- EXERCISE REQUIREMENTS
Pictures excluded, reproduce exactly the lines below from the one with "Perfect afgewerkte poort" through the one with "Accetto l'informativa privacy", both included.

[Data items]
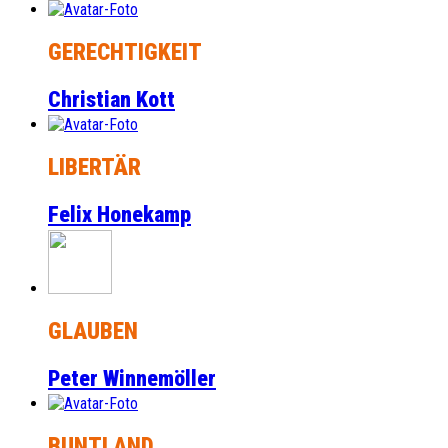
GERECHTIGKEIT
Christian Kott
LIBERTÄR
Felix Honekamp
GLAUBEN
Peter Winnemöller
BUNTLAND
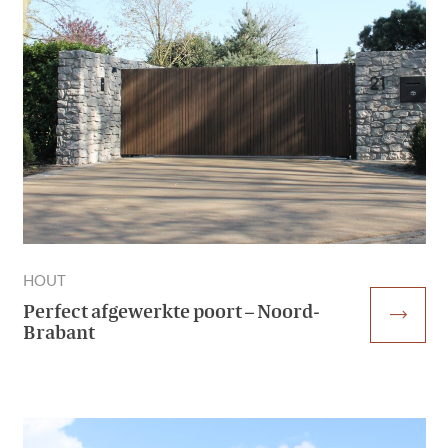
HOUT
Perfect afgewerkte poort – Noord-
trending_flat
Brabant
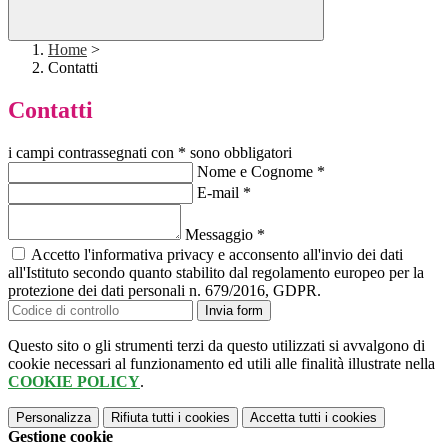
Home
>
Contatti
Contatti
i campi contrassegnati con * sono obbligatori
Nome e Cognome
*
E-mail
*
Messaggio
*
Accetto l'informativa privacy e acconsento all'invio dei dati
all'Istituto secondo quanto stabilito dal regolamento europeo per la
protezione dei dati personali n. 679/2016, GDPR.
Invia form
Questo sito o gli strumenti terzi da questo utilizzati si avvalgono di
cookie necessari al funzionamento ed utili alle finalità illustrate nella
COOKIE POLICY
.
Personalizza
Rifiuta tutti
i cookies
Accetta tutti
i cookies
Gestione cookie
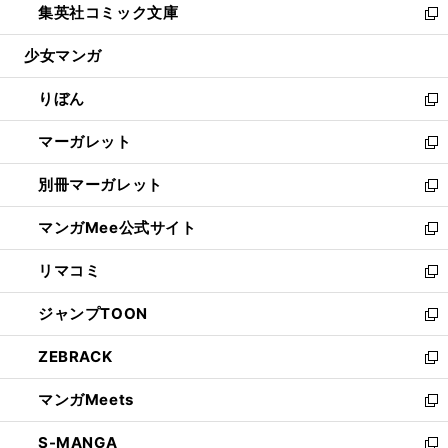
集英社コミック文庫
く
で
ド
ィ
い
新
開
ウ
ン
ウ
し
少女マンガ
く
で
ド
ィ
い
開
ウ
ン
ウ
りぼん
く
で
ド
ィ
新
開
ウ
ン
し
マーガレット
く
で
ド
い
新
開
ウ
ウ
し
別冊マーガレット
く
で
ィ
い
新
開
ン
ウ
し
マンガMee公式サイト
く
ド
ィ
い
新
ウ
ン
ウ
し
リマコミ
で
ド
ィ
い
新
開
ウ
ン
ウ
し
ジャンプTOON
く
で
ド
ィ
い
新
開
ウ
ン
ウ
し
ZEBRACK
く
で
ド
ィ
い
新
開
ウ
ン
ウ
し
マンガMeets
く
で
ド
ィ
い
新
開
ウ
ン
ウ
し
S-MANGA
く
で
ド
ィ
い
新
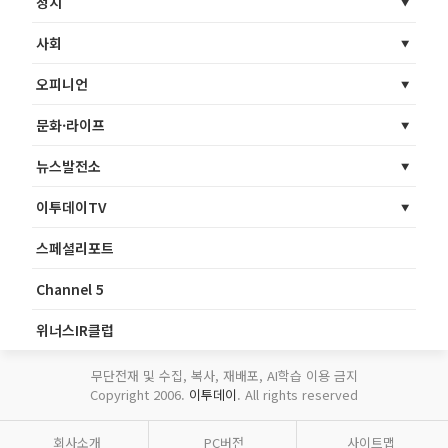
정치
사회
오피니언
문화·라이프
뉴스발전소
이투데이TV
스페셜리포트
Channel 5
위너스IR클럽
무단전재 및 수집, 복사, 재배포, AI학습 이용 금지
Copyright 2006.
이투데이
. All rights reserved
회사소개
PC버전
사이트맵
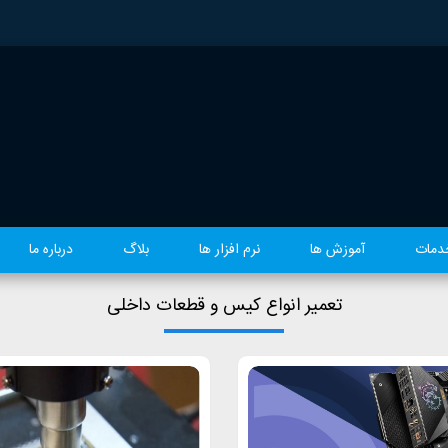
دمات
آموزش ها
نرم افزار ها
بلاگ
درباره ما
تعمیر انواع کیس و قطعات داخلی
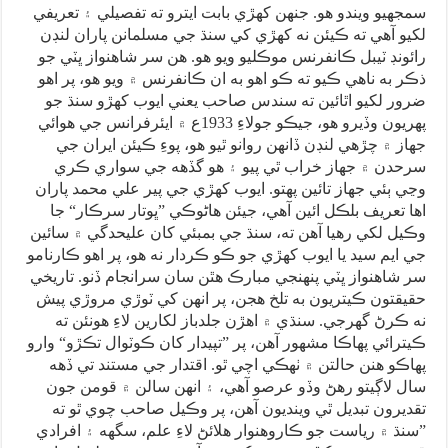
سمجهيو ويندو هو. جنهن کهڙي بابت ايترو ته تفصيلي ۽ تعريفي
لکيو آهي ته ڪيئن نه کهڙي کي سنڌ جي مسلمانن پاران لنڊن
رائونڊ ٽيبل ڪانفرنس موڪليو ويو هو. هن سر شاهنواز ڀٽي جو
ذڪر به ناهي ڪيو ته ڪو اهو به ان ڪانفرنس ۾ ويو هو، پر اهو
ضرور لکيو اٿائين ته سندس صاحب يعني ايوب کهڙو سنڌ جو
پهريون وڏيرو هو، جيڪو جولاءِ 1933ع ۾ ايئرفرانس جي هوائي
جهاز ۾ چڙهي لنڊن ڏانهن روانو ٿيو هو، پوءِ ڪيئن ايران جي
سرحدن ۾ جهاز خراب ٿي پيو ۽ هو گڏهه جي سواري ڪري
وڃي ٻئي جهاز تائين پهتو. ايوب کهڙي جي پير علي محمد پاران
اها تعريف بلڪل ائين آهي، جيئن هاڻوڪي ”ڀوتار سرڪار“ جا
وڪيل لکي رهيا آهن ته، سنڌ جي بمبئي کان عليحدگي ۾ سائين
جي ايم سيد يا ايوب کهڙي جو ڪو ڪردار نه هو، پر اهو ڪارنامو
سر شاهنواز ڀٽي پنهنجي مبارڪ هٿن سان سرانجام ڏنو. تاريخي
حقيقتون ڪيتريون به تلخ هجن، پر انهن کي ٽوڙي مروڙي پيش
نه ڪرڻ گهرجي. سنڌي ۾ اهڙن جلدباز لکارين لاءِ هونئن ته
ڪيترائي پهاڪا مشهور آهن، پر ”تپيدار کان ڪوٽوال تڪڙو“ وارو
پهاڪو هنن حالتن ۾ ٺهڪي اچي ٿو. اقتدار جي مستند تي ڏهه
سال لاڳيتو رهڻ وڏو عرصو آهي، ۽ انهن سالن ۾ قومن جون
تقديرون تبديل ٿي وينديون آهن، پر وڪيل صاحب چوي ٿو ته
”سنڌ ۾ رياست جو ڪاروهنوار هلائڻ لاءِ علم، سگهه ۽ افرادي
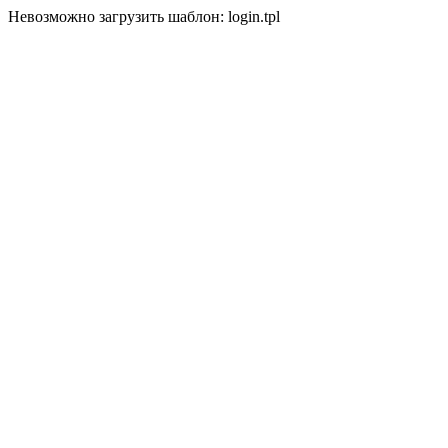
Невозможно загрузить шаблон: login.tpl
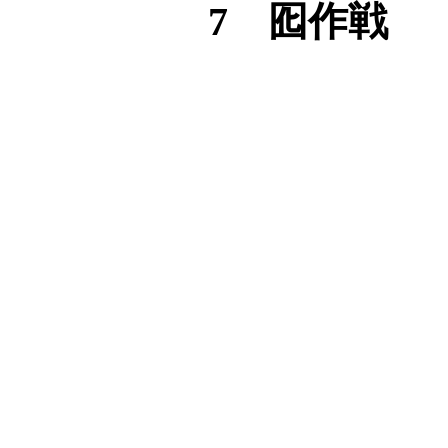
7 囮作戦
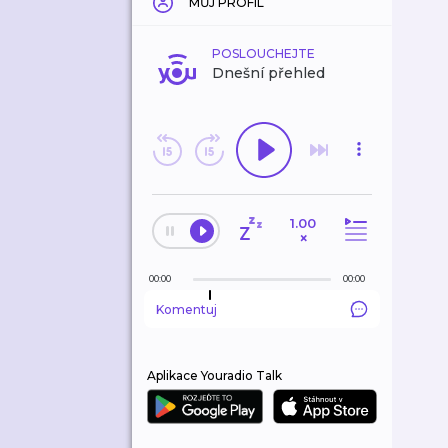
MŮJ PROFIL
POSLOUCHEJTE
Dnešní přehled
1.00
×
00:00
00:00
Komentuj
Aplikace Youradio Talk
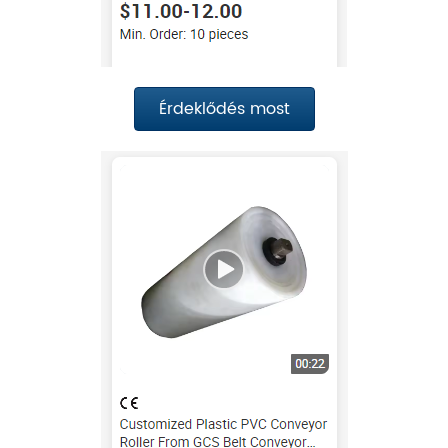
Érdeklődés most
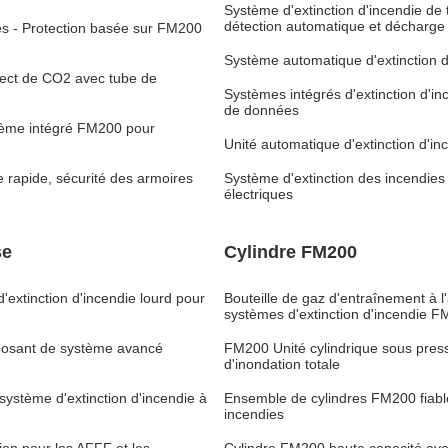
Système d'extinction d'incendie d
détection automatique et décharge
ies - Protection basée sur FM200
Système automatique d'extinction 
rect de CO2 avec tube de
Systèmes intégrés d'extinction d'in
de données
stème intégré FM200 pour
Unité automatique d'extinction d'
 rapide, sécurité des armoires
Système d'extinction des incendi
électriques
se
Cylindre FM200
extinction d'incendie lourd pour
Bouteille de gaz d'entraînement à
systèmes d'extinction d'incendie 
posant de système avancé
FM200 Unité cylindrique sous press
d'inondation totale
ystème d'extinction d'incendie à
Ensemble de cylindres FM200 fiable 
incendies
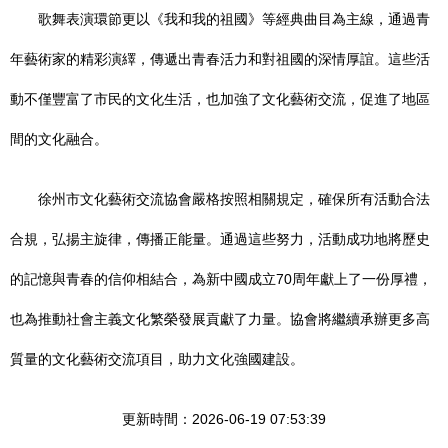
歌舞表演環節更以《我和我的祖國》等經典曲目為主線，通過青
年藝術家的精彩演繹，傳遞出青春活力和對祖國的深情厚誼。這些活
動不僅豐富了市民的文化生活，也加強了文化藝術交流，促進了地區
間的文化融合。
徐州市文化藝術交流協會嚴格按照相關規定，確保所有活動合法
合規，弘揚主旋律，傳播正能量。通過這些努力，活動成功地將歷史
的記憶與青春的信仰相結合，為新中國成立70周年獻上了一份厚禮，
也為推動社會主義文化繁榮發展貢獻了力量。協會將繼續承辦更多高
質量的文化藝術交流項目，助力文化強國建設。
更新時間：2026-06-19 07:53:39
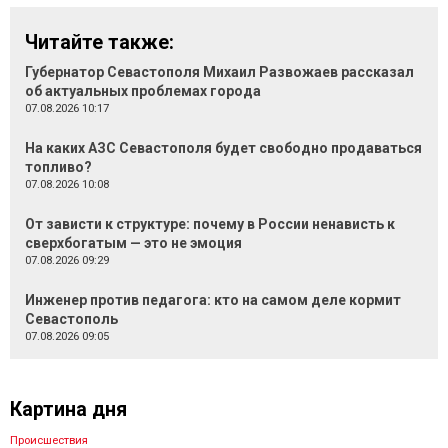
Читайте также:
Губернатор Севастополя Михаил Развожаев рассказал
об актуальных проблемах города
07.08.2026 10:17
На каких АЗС Севастополя будет свободно продаваться
топливо?
07.08.2026 10:08
От зависти к структуре: почему в России ненависть к
сверхбогатым — это не эмоция
07.08.2026 09:29
Инженер против педагога: кто на самом деле кормит
Севастополь
07.08.2026 09:05
Картина дня
Происшествия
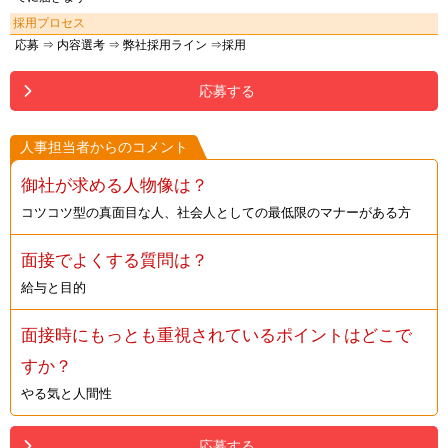
採用プロセス
応募 ⇒ 内容選考 ⇒ 弊社採用ライン ⇒採用
応募する
人事担当者からのコメント
御社が求める人物像は？
コツコツ型の真面目な人、社会人としての最低限のマナーがある方
面接でよくする質問は？
給与と目的
面接時にもっとも重視されているポイントはどこで
すか？
やる気と人間性
応募する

- RESPONSE BOX
Perfect afgewerkte poort – Noord-
trending_flat
Brabant
Home
>
Contatti
Contatti
i campi contrassegnati con * sono obbligatori
Nome e Cognome
*
E-mail
*
Messaggio
*
Accetto l'informativa privacy e acconsento all'invio dei dati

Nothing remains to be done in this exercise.